Des critiques sur le programme Better Factories Cambodia
La résolution du Parlement européen s'appuie sur une évaluation de l’ONG CENTRAL concernant le programme Better Factories Cambodia de l'Organisation internationale du travail (OIT), qui aurait révélé des violations de la liberté d'association et des normes du travail, ainsi que des suppressions de voix indépendantes.
En réponse, le Cambodge a rappelé qu'il a été le premier pays à adopter ce programme, qui a servi de modèle à d'autres initiatives similaires dans le monde. L'Assemblée nationale a également cité le rapport le plus récent de l'OIT, soulignant que le Cambodge affiche l'un des taux de chômage les plus bas parmi les pays de niveau économique comparable.
Appel au dialogue et à la coopération
Le porte-parole de l'Assemblée nationale a invité les membres concernés du Parlement européen à visiter le pays pour dialoguer avec les différents acteurs sur les questions de droits civiques et sociaux.

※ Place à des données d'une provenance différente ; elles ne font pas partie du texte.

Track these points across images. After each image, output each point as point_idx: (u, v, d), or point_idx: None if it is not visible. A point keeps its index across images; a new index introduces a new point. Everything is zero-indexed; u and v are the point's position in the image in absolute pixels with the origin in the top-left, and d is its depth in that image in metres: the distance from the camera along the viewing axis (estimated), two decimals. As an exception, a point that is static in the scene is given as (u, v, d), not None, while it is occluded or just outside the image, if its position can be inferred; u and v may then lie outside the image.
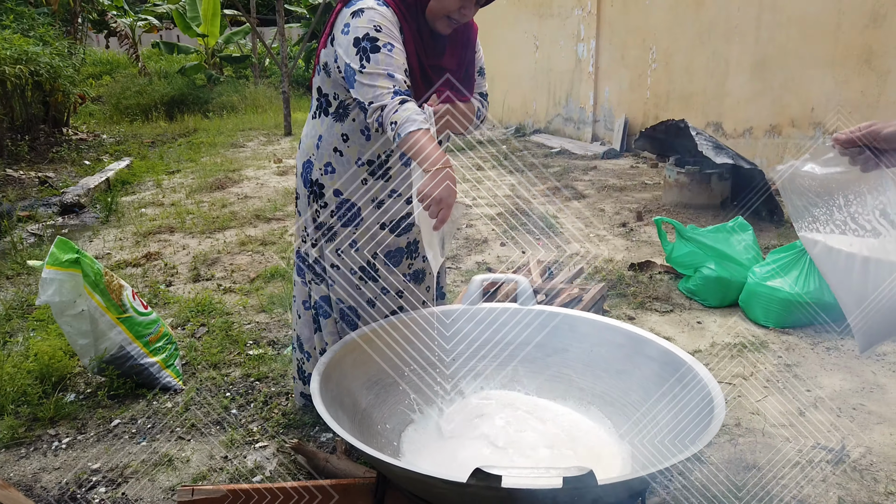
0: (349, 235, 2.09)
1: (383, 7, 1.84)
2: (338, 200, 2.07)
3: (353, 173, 2.04)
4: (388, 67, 1.76)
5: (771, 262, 3.18)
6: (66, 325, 2.63)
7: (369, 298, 2.17)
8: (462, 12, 1.88)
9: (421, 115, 1.71)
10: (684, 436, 1.56)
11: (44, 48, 8.28)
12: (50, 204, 5.99)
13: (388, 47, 1.78)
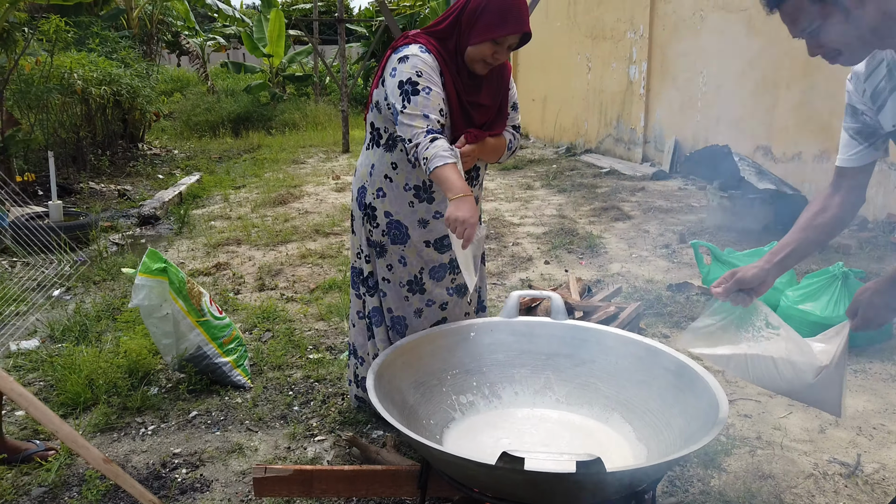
0: (398, 251, 2.38)
1: (426, 54, 2.14)
2: (388, 221, 2.36)
3: (401, 197, 2.33)
4: (425, 109, 2.05)
5: (804, 285, 3.31)
6: (153, 326, 2.99)
7: (417, 309, 2.45)
8: (495, 56, 2.15)
9: (448, 151, 1.99)
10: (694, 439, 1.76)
11: (125, 70, 8.94)
12: (129, 215, 6.51)
13: (426, 91, 2.07)
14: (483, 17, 2.10)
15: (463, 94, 2.21)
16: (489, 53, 2.14)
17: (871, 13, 1.32)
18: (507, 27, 2.10)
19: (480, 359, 2.27)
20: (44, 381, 3.12)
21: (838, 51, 1.40)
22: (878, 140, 1.59)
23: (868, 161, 1.62)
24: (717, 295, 1.74)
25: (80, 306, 3.95)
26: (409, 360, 2.11)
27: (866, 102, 1.55)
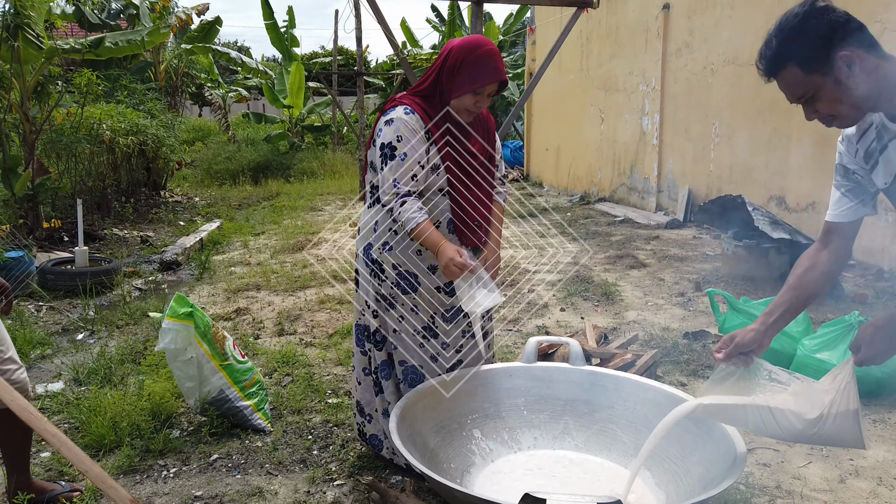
0: (410, 300, 2.45)
1: (409, 115, 2.32)
2: (397, 273, 2.44)
3: (407, 246, 2.42)
4: (397, 175, 2.27)
5: (820, 335, 3.32)
6: (177, 369, 3.05)
7: (432, 354, 2.49)
8: (477, 105, 2.34)
9: (417, 212, 2.22)
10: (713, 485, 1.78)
11: (151, 121, 9.24)
12: (151, 261, 6.65)
13: (402, 157, 2.28)
14: (462, 71, 2.27)
15: (458, 147, 2.38)
16: (472, 103, 2.32)
17: (860, 83, 1.44)
18: (486, 78, 2.27)
19: (500, 404, 2.31)
20: (68, 423, 3.18)
21: (833, 116, 1.51)
22: (868, 197, 1.68)
23: (857, 217, 1.70)
24: (719, 360, 1.82)
25: (103, 349, 4.02)
26: (430, 404, 2.16)
27: (859, 162, 1.64)
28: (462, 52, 2.28)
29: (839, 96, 1.47)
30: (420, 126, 2.32)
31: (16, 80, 6.63)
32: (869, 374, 3.13)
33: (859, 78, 1.44)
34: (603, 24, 10.10)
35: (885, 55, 1.49)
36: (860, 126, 1.62)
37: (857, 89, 1.45)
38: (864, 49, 1.46)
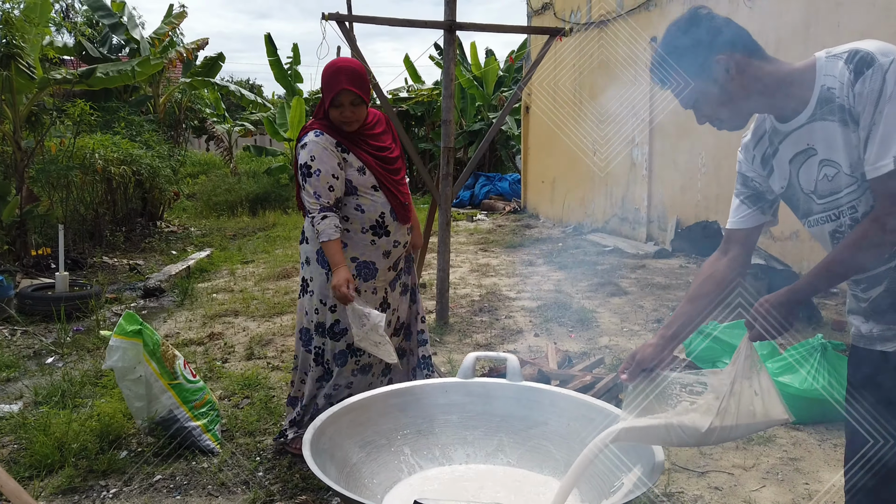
0: (370, 286, 2.79)
1: (319, 137, 2.65)
2: (356, 264, 2.75)
3: (362, 239, 2.74)
4: (316, 189, 2.60)
5: (784, 357, 3.25)
6: (126, 388, 3.02)
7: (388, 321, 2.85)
8: (345, 115, 2.63)
9: (332, 229, 2.58)
10: (636, 500, 1.71)
11: (146, 151, 9.35)
12: (135, 288, 6.65)
13: (317, 173, 2.61)
14: (323, 91, 2.65)
15: (370, 149, 2.72)
16: (338, 114, 2.63)
17: (738, 86, 1.48)
18: (332, 90, 2.59)
19: (433, 419, 2.26)
20: (17, 443, 3.14)
21: (719, 119, 1.54)
22: (766, 204, 1.67)
23: (755, 224, 1.69)
24: (624, 380, 1.78)
25: (67, 372, 4.00)
26: (356, 419, 2.11)
27: (756, 169, 1.64)
28: (322, 76, 2.67)
29: (720, 99, 1.49)
30: (331, 143, 2.65)
31: (8, 109, 6.75)
32: (832, 398, 3.04)
33: (738, 81, 1.47)
34: (594, 58, 10.22)
35: (767, 58, 1.50)
36: (756, 132, 1.63)
37: (736, 92, 1.47)
38: (743, 53, 1.48)
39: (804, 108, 1.46)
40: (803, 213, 1.59)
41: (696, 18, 1.50)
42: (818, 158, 1.47)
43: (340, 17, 4.41)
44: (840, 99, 1.38)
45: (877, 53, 1.34)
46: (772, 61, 1.50)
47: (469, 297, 5.85)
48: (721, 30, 1.48)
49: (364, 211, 2.71)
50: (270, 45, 15.93)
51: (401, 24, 4.59)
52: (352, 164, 2.68)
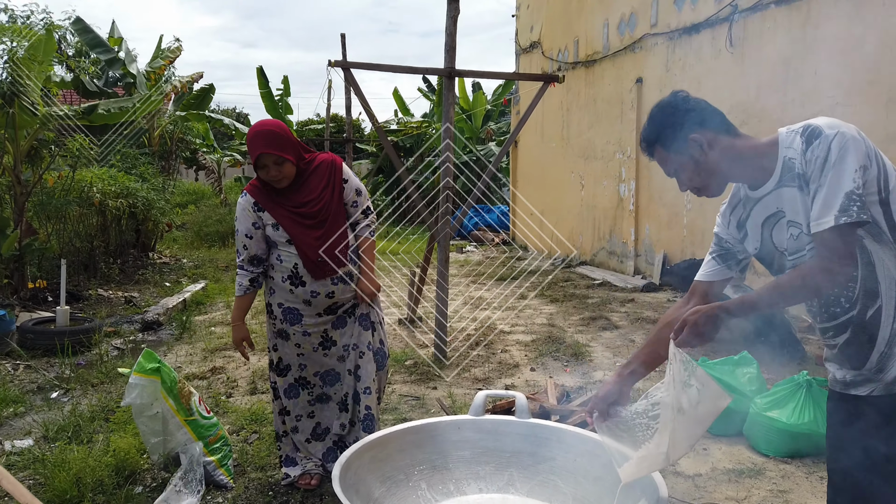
0: (300, 328, 2.99)
1: (243, 198, 2.93)
2: (281, 310, 3.00)
3: (283, 288, 2.97)
4: (237, 247, 2.94)
5: (772, 393, 3.42)
6: (143, 424, 3.12)
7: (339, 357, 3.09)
8: (270, 174, 2.83)
9: (240, 288, 2.96)
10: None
11: (142, 184, 9.47)
12: (133, 321, 6.72)
13: (238, 232, 2.94)
14: (248, 149, 2.86)
15: (285, 206, 2.90)
16: (264, 175, 2.85)
17: (711, 159, 1.69)
18: (252, 154, 2.81)
19: (447, 455, 2.39)
20: (34, 479, 3.21)
21: (697, 188, 1.75)
22: (734, 262, 1.85)
23: (720, 278, 1.86)
24: (591, 422, 1.96)
25: (75, 407, 4.07)
26: (377, 455, 2.24)
27: (732, 233, 1.84)
28: (248, 136, 2.88)
29: (697, 171, 1.71)
30: (249, 204, 2.91)
31: (10, 144, 6.86)
32: (817, 432, 3.21)
33: (710, 155, 1.68)
34: (582, 95, 10.54)
35: (737, 134, 1.72)
36: (731, 200, 1.83)
37: (710, 165, 1.69)
38: (715, 131, 1.69)
39: (771, 177, 1.66)
40: (777, 269, 1.77)
41: (675, 101, 1.73)
42: (786, 220, 1.66)
43: (345, 65, 4.62)
44: (797, 167, 1.58)
45: (824, 127, 1.54)
46: (741, 137, 1.72)
47: (465, 331, 5.99)
48: (695, 111, 1.70)
49: (282, 261, 2.94)
50: (262, 77, 16.19)
51: (403, 71, 4.81)
52: (267, 221, 2.91)
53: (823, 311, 1.68)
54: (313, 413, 3.12)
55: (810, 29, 5.97)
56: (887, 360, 1.59)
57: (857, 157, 1.49)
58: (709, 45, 7.43)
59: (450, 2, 4.76)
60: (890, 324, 1.57)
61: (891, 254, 1.55)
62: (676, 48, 8.05)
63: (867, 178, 1.51)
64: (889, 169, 1.56)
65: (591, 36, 10.22)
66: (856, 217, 1.47)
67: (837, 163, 1.49)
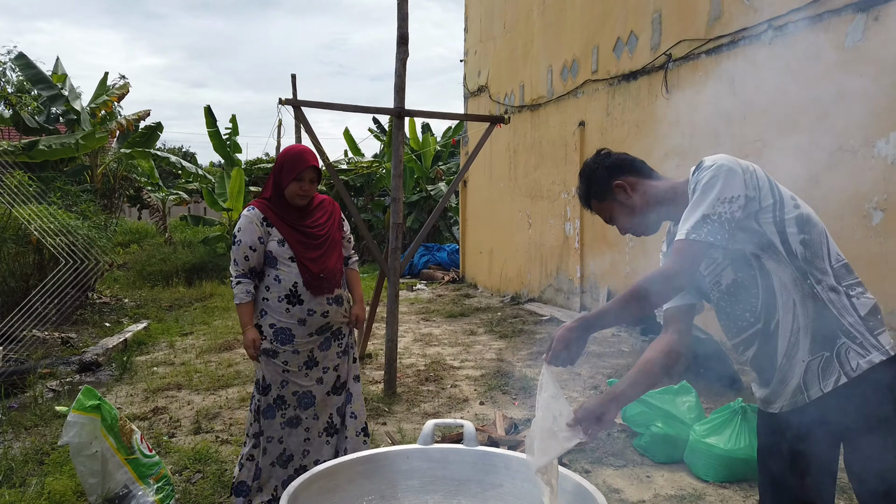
0: (291, 347, 3.04)
1: (250, 211, 3.04)
2: (273, 330, 3.04)
3: (279, 307, 3.03)
4: (235, 256, 3.01)
5: (710, 420, 3.55)
6: (81, 464, 3.02)
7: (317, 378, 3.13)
8: (303, 188, 3.01)
9: (243, 293, 3.00)
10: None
11: (83, 222, 9.23)
12: (70, 362, 6.48)
13: (238, 242, 3.00)
14: (284, 168, 3.02)
15: (294, 223, 3.06)
16: (298, 188, 3.02)
17: (636, 202, 1.87)
18: (300, 166, 2.99)
19: (396, 485, 2.40)
20: (-41, 525, 3.06)
21: (633, 229, 1.93)
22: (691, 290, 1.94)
23: (684, 303, 1.93)
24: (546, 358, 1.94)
25: (7, 451, 3.90)
26: (325, 486, 2.23)
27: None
28: (282, 156, 3.08)
29: (626, 214, 1.89)
30: (257, 217, 3.02)
31: (-57, 180, 6.63)
32: (753, 457, 3.34)
33: (634, 198, 1.87)
34: (528, 137, 10.86)
35: (658, 177, 1.90)
36: (667, 237, 1.98)
37: (636, 207, 1.87)
38: (636, 176, 1.88)
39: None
40: (706, 297, 1.91)
41: (597, 159, 1.95)
42: None
43: (296, 103, 4.69)
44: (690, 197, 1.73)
45: (707, 160, 1.72)
46: (661, 179, 1.89)
47: (415, 367, 6.00)
48: (616, 163, 1.90)
49: (280, 281, 3.03)
50: (210, 116, 16.08)
51: (353, 110, 4.90)
52: (274, 236, 3.03)
53: (732, 325, 1.83)
54: (283, 438, 3.12)
55: (738, 77, 6.37)
56: (787, 372, 1.72)
57: (726, 187, 1.64)
58: (646, 91, 7.81)
59: (399, 45, 4.91)
60: (787, 337, 1.71)
61: (788, 272, 1.69)
62: (616, 94, 8.43)
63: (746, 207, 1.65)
64: (786, 200, 1.70)
65: (535, 81, 10.59)
66: (703, 237, 1.63)
67: (705, 189, 1.65)
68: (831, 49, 5.25)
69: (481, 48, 12.93)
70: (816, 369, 1.67)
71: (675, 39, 7.20)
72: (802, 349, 1.69)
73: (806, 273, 1.67)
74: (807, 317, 1.68)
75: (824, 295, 1.66)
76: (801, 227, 1.69)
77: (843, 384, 1.64)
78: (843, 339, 1.65)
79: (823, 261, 1.68)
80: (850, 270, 1.71)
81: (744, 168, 1.69)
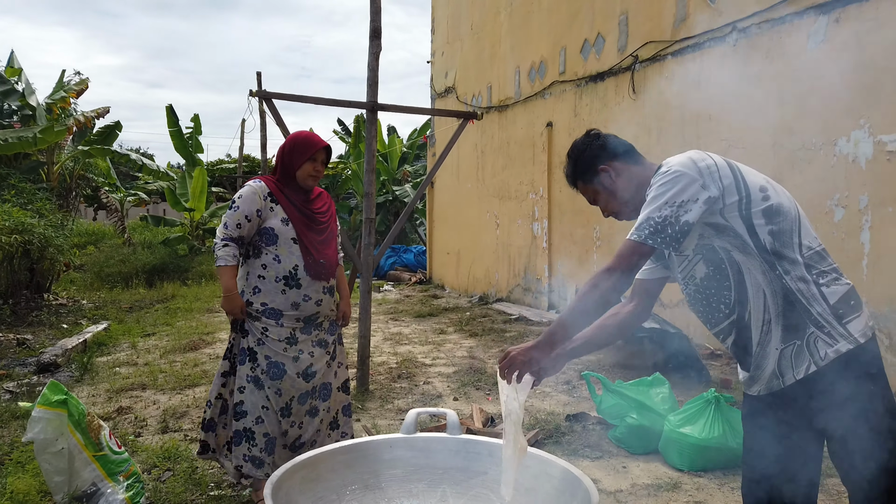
0: (272, 323, 3.01)
1: (256, 182, 3.03)
2: (265, 308, 3.01)
3: (274, 288, 3.00)
4: (227, 220, 2.95)
5: (683, 411, 3.60)
6: (46, 462, 2.90)
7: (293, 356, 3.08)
8: (316, 169, 3.06)
9: (231, 257, 2.92)
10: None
11: (39, 220, 8.94)
12: (27, 364, 6.25)
13: (235, 208, 2.96)
14: (296, 150, 3.04)
15: (300, 205, 3.07)
16: (311, 168, 3.05)
17: (620, 185, 1.91)
18: (313, 147, 3.04)
19: (379, 475, 2.36)
20: (-86, 528, 2.91)
21: (615, 212, 1.97)
22: (667, 262, 1.98)
23: (658, 276, 2.00)
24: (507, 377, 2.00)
25: (-37, 452, 3.73)
26: (308, 475, 2.19)
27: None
28: (293, 139, 3.09)
29: (610, 197, 1.93)
30: (262, 190, 3.00)
31: None
32: (727, 446, 3.40)
33: (618, 182, 1.91)
34: (495, 138, 10.91)
35: (642, 163, 1.93)
36: None
37: (619, 191, 1.91)
38: (622, 161, 1.92)
39: None
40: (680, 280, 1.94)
41: (587, 140, 1.99)
42: None
43: (266, 95, 4.61)
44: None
45: (665, 163, 1.77)
46: (644, 164, 1.93)
47: (386, 365, 5.95)
48: (604, 146, 1.94)
49: (280, 261, 2.99)
50: (172, 115, 15.77)
51: (325, 103, 4.85)
52: (277, 213, 3.00)
53: (710, 316, 1.86)
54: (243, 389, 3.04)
55: (703, 78, 6.50)
56: (762, 360, 1.76)
57: (680, 192, 1.68)
58: (613, 91, 7.92)
59: (372, 38, 4.88)
60: (759, 326, 1.74)
61: (756, 264, 1.72)
62: (583, 94, 8.53)
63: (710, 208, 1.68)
64: (753, 194, 1.73)
65: (503, 82, 10.65)
66: (643, 239, 1.69)
67: (658, 193, 1.71)
68: (794, 51, 5.40)
69: (448, 49, 12.96)
70: (790, 356, 1.71)
71: (642, 41, 7.32)
72: (775, 338, 1.73)
73: (774, 264, 1.70)
74: (777, 307, 1.71)
75: (793, 285, 1.69)
76: (769, 217, 1.72)
77: (813, 372, 1.67)
78: (812, 329, 1.68)
79: (793, 251, 1.71)
80: (823, 257, 1.74)
81: (704, 169, 1.71)
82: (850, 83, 4.86)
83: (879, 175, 4.73)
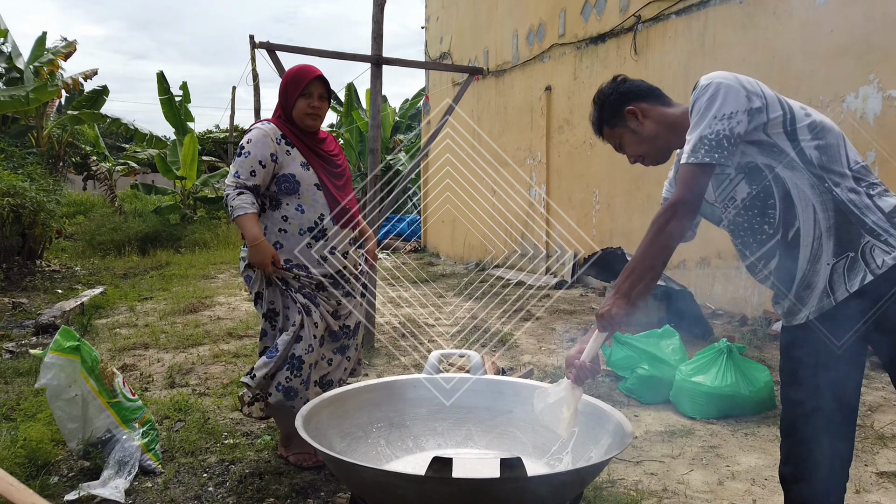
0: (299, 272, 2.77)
1: (265, 124, 2.77)
2: (288, 265, 2.76)
3: (298, 241, 2.76)
4: (239, 168, 2.68)
5: (695, 360, 3.62)
6: (59, 409, 2.86)
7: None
8: (313, 106, 2.76)
9: (249, 204, 2.63)
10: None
11: (31, 184, 8.78)
12: (24, 326, 6.18)
13: (246, 154, 2.69)
14: (289, 85, 2.78)
15: (313, 147, 2.83)
16: (306, 105, 2.76)
17: (646, 128, 1.87)
18: (305, 79, 2.75)
19: (404, 413, 2.35)
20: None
21: (641, 156, 1.92)
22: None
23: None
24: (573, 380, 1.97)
25: (-31, 405, 3.69)
26: (335, 412, 2.18)
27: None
28: (286, 76, 2.83)
29: (636, 141, 1.89)
30: (274, 132, 2.75)
31: None
32: (739, 394, 3.42)
33: (645, 124, 1.87)
34: (492, 104, 10.81)
35: (668, 103, 1.89)
36: (675, 165, 1.97)
37: (646, 132, 1.87)
38: (649, 103, 1.87)
39: None
40: (717, 221, 1.91)
41: (612, 84, 1.94)
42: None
43: (270, 47, 4.51)
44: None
45: (704, 79, 1.70)
46: (671, 105, 1.89)
47: (389, 324, 5.94)
48: (630, 89, 1.90)
49: (304, 212, 2.74)
50: (163, 82, 15.48)
51: (329, 56, 4.75)
52: (295, 158, 2.74)
53: (752, 241, 1.81)
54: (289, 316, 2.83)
55: (708, 37, 6.44)
56: (813, 277, 1.71)
57: (724, 104, 1.63)
58: (614, 53, 7.83)
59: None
60: (809, 242, 1.70)
61: (804, 179, 1.68)
62: (584, 57, 8.44)
63: (752, 120, 1.65)
64: (796, 111, 1.70)
65: (500, 46, 10.52)
66: (700, 159, 1.64)
67: (703, 109, 1.65)
68: (802, 7, 5.34)
69: (444, 14, 12.76)
70: (842, 270, 1.68)
71: (645, 1, 7.23)
72: (826, 253, 1.69)
73: (823, 177, 1.67)
74: (828, 220, 1.68)
75: (844, 196, 1.66)
76: (815, 133, 1.69)
77: (870, 282, 1.64)
78: (868, 238, 1.65)
79: (841, 164, 1.68)
80: (869, 171, 1.72)
81: (745, 81, 1.68)
82: (859, 38, 4.83)
83: (888, 130, 4.72)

Sok Eysan, porte-parole du Parti du peuple cambodgien (PPC) au pouvoir depuis plus de 45 ans, a lui aussi réagi. Il a rejeté les accusations de répression politique et de rétrécissement de l’espace civique en soulignant la souveraineté du Cambodge. « C’est l’affaire [du Parlement européen], ils peuvent penser ce qu’ils veulent. Mais ici, nous nous efforçons de renforcer notre démocratie et l’État de droit », a déclaré Sok Eysan.
Le porte-parole du PPC, cité par CamboJa news, a également affirmé qu’il n'y avait pas de prisonniers politiques au Cambodge et que le pays comptait plus de 40 partis politiques. Selon lui, les seules personnes emprisonnées sont des « politiques » ayant enfreint les lois, notamment des activistes qui auraient servi des « groupes rebelles » et des « leaders extrémistes » à l’étranger.
Pen Bona, porte-parole du gouvernement cambodgien, a refusé de commenter la résolution européenne mais a demandé à la presse cambodgienne d'aider à « présenter le Cambodge sous un jour favorable ».
Une relation à préserver avec l'Union européenne
L'Assemblée nationale cambodgienne a souligné l'importance des relations étroites et du partenariat fructueux avec l'Union européenne, basé sur des valeurs communes, une compréhension mutuelle et un respect réciproque. Elle a appelé le Parlement européen à adopter une approche équilibrée et à reconsidérer ses conclusions pour favoriser un dialogue constructif.